One of the biggest victims of the COVID-19 pandemic in Hollywood is that of Sony’s Morbius film, which was originally slated to come out way back in July of 2020. Now, it’s finally being released in April of 2022 and it begs the question – if the film was shot nearly three years ago, how is Sony trying tying the film into last year’s Spider-Man: No Way Home? The answer is alarmingly clear by the time Morbius cuts to credits – and it’s that the film represents the very worst of what this genre and age of blockbuster, interconnectivity has to offer. This is far and away the worst superhero film I’ve seen in the last ten years, if not longer.
The film follows Doctor Michael Morbius who has a seemingly incurable disease that prevents him from walking. It’s established in the opening sequence that Michael is seeking experimental treatment for his illness, as he’s gone down pointless rabbit holes with no results from previous doctors and hospitals from his youth. His latest, most experimental treatment yet gives him the powers of a vampire and sends him down a path of both trying to find ways to tame his cravings and thirsts as well as becoming something of an anti-hero.

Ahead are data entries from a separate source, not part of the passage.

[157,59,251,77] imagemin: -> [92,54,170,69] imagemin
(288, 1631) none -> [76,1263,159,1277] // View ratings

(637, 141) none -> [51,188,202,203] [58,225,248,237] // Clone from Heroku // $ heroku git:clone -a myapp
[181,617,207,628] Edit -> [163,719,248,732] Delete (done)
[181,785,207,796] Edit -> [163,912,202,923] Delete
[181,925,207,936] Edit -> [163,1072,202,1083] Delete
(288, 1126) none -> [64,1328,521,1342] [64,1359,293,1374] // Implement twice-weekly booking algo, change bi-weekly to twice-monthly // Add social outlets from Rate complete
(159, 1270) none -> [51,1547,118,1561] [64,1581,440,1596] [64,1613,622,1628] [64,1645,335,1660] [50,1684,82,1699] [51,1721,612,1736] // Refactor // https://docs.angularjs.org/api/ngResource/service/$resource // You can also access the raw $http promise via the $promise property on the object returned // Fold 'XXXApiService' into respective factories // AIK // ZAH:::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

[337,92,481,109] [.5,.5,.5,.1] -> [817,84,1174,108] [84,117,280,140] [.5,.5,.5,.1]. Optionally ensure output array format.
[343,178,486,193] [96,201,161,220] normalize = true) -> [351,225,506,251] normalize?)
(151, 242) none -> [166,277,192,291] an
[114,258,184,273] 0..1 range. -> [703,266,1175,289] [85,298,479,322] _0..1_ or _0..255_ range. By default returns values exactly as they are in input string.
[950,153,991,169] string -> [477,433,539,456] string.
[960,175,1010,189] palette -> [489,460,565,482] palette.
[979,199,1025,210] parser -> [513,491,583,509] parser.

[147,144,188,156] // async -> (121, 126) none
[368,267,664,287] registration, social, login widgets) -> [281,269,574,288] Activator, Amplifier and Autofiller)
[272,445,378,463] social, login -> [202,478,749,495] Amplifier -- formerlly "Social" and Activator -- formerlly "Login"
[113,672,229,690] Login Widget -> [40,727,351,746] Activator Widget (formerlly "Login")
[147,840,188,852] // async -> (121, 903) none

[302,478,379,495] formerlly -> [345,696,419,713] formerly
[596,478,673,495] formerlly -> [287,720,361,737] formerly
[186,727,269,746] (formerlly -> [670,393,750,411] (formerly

Venom is another weird anomaly of a franchise from Sony, as at its core it is full of corporate meddling and forced tie-ins to other properties.. but it ultimately won me over due to, almost entirely, Tom Hardy’s commitment to the role and how much fun he seems to be having in each and every frame. Morbius is nearly the polar opposite in terms of turning a bad deal into a good one; the character of Michael Morbius is the most boring protagonist I’ve been introduced to in a comic-book film in quite sometime. On top of the character being terribly written, Jared Leto completely phones it in with a dry, uncharismatic performance that had me wondering why I was even bothering with following him on this journey in the first place.
There is simply nothing about this film that works. Admittedly, Matt Smith is *trying* to do something here as the villain and director Daniel Espinosa, who has made films like Life and Safe House that I actually genuinely enjoy, does his best to make the material at least competently adapted. But there’s only so much you can do with a film that has a screenplay that is this awful, and feels so corporately manufactured at its conception and then torn apart to its core by its abysmal post-credit scenes that genuinely make no sense to the characters, universe.. anything! The entire film feels like a trailer for a movie that doesn’t actually exist.